Re: [PATCH 0/3] Limit runaway reclaim due to watermark boosting

From: Andrew Morton
Date: Tue Feb 25 2020 - 21:51:33 EST


On Tue, 25 Feb 2020 14:15:31 +0000 Mel Gorman <mgorman@xxxxxxxxxxxxxxxxxxx> wrote:

> Ivan Babrou reported the following

http://lkml.kernel.org/r/CABWYdi1eOUD1DHORJxTsWPMT3BcZhz++xP1pXhT=x4SgxtgQZA@xxxxxxxxxxxxxx
is helpful.

> Commit 1c30844d2dfe ("mm: reclaim small amounts of memory when
> an external fragmentation event occurs") introduced undesired
> effects in our environment.
>
> * NUMA with 2 x CPU
> * 128GB of RAM
> * THP disabled
> * Upgraded from 4.19 to 5.4
>
> Before we saw free memory hover at around 1.4GB with no
> spikes. After the upgrade we saw some machines decide that they
> need a lot more than that, with frequent spikes above 10GB,
> often only on a single numa node.
>
> There have been a few reports recently that might be watermark boost
> related.

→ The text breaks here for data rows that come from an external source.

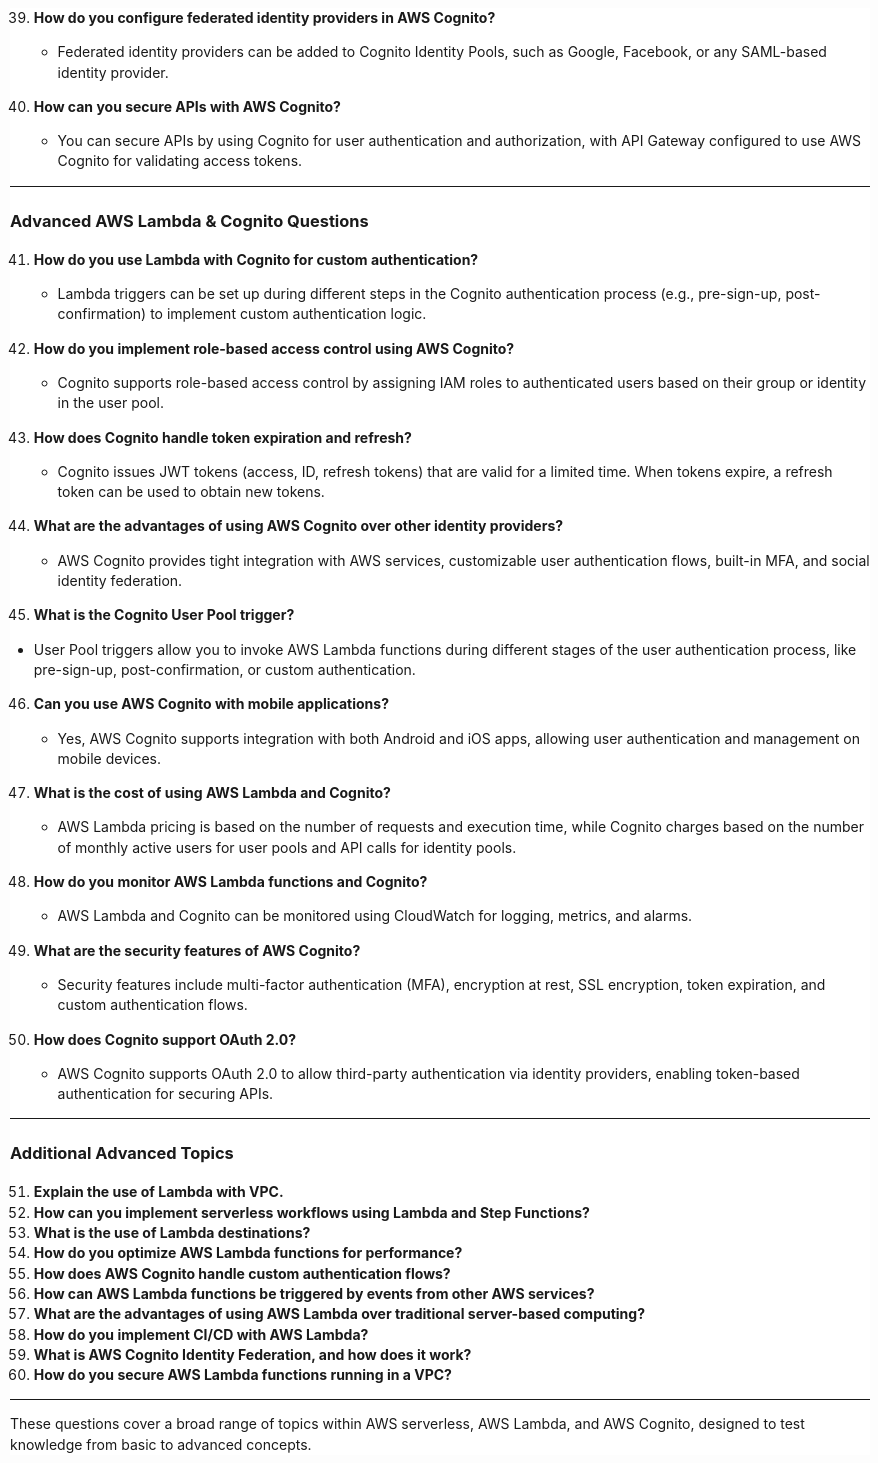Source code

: 39. **How do you configure federated identity providers in AWS Cognito?**
    - Federated identity providers can be added to Cognito Identity Pools, such as Google, Facebook, or any SAML-based identity provider.

40. **How can you secure APIs with AWS Cognito?**
    - You can secure APIs by using Cognito for user authentication and authorization, with API Gateway configured to use AWS Cognito for validating access tokens.

---

### **Advanced AWS Lambda & Cognito Questions**
41. **How do you use Lambda with Cognito for custom authentication?**
    - Lambda triggers can be set up during different steps in the Cognito authentication process (e.g., pre-sign-up, post-confirmation) to implement custom authentication logic.

42. **How do you implement role-based access control using AWS Cognito?**
    - Cognito supports role-based access control by assigning IAM roles to authenticated users based on their group or identity in the user pool.

43. **How does Cognito handle token expiration and refresh?**
    - Cognito issues JWT tokens (access, ID, refresh tokens) that are valid for a limited time. When tokens expire, a refresh token can be used to obtain new tokens.

44. **What are the advantages of using AWS Cognito over other identity providers?**
    - AWS Cognito provides tight integration with AWS services, customizable user authentication flows, built-in MFA, and social identity federation.

45. **What is the Cognito User Pool trigger?**
   

 - User Pool triggers allow you to invoke AWS Lambda functions during different stages of the user authentication process, like pre-sign-up, post-confirmation, or custom authentication.

46. **Can you use AWS Cognito with mobile applications?**
    - Yes, AWS Cognito supports integration with both Android and iOS apps, allowing user authentication and management on mobile devices.

47. **What is the cost of using AWS Lambda and Cognito?**
    - AWS Lambda pricing is based on the number of requests and execution time, while Cognito charges based on the number of monthly active users for user pools and API calls for identity pools.

48. **How do you monitor AWS Lambda functions and Cognito?**
    - AWS Lambda and Cognito can be monitored using CloudWatch for logging, metrics, and alarms.

49. **What are the security features of AWS Cognito?**
    - Security features include multi-factor authentication (MFA), encryption at rest, SSL encryption, token expiration, and custom authentication flows.

50. **How does Cognito support OAuth 2.0?**
    - AWS Cognito supports OAuth 2.0 to allow third-party authentication via identity providers, enabling token-based authentication for securing APIs.

---

### **Additional Advanced Topics**
51. **Explain the use of Lambda with VPC.**
52. **How can you implement serverless workflows using Lambda and Step Functions?**
53. **What is the use of Lambda destinations?**
54. **How do you optimize AWS Lambda functions for performance?**
55. **How does AWS Cognito handle custom authentication flows?**
56. **How can AWS Lambda functions be triggered by events from other AWS services?**
57. **What are the advantages of using AWS Lambda over traditional server-based computing?**
58. **How do you implement CI/CD with AWS Lambda?**
59. **What is AWS Cognito Identity Federation, and how does it work?**
60. **How do you secure AWS Lambda functions running in a VPC?**

---

These questions cover a broad range of topics within AWS serverless, AWS Lambda, and AWS Cognito, designed to test knowledge from basic to advanced concepts.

Unfortunately, finding someone that can reproduce the problem
> and test a patch has been problematic. This series intends to limit
> potential damage only.

It's problematic that we don't understand what's happening. And these
palliatives can only reduce our ability to do that.

Rik seems to have the means to reproduce this (or something similar)
and it seems Ivan can test patches three weeks hence. So how about a
debug patch which will help figure out what's going on in there?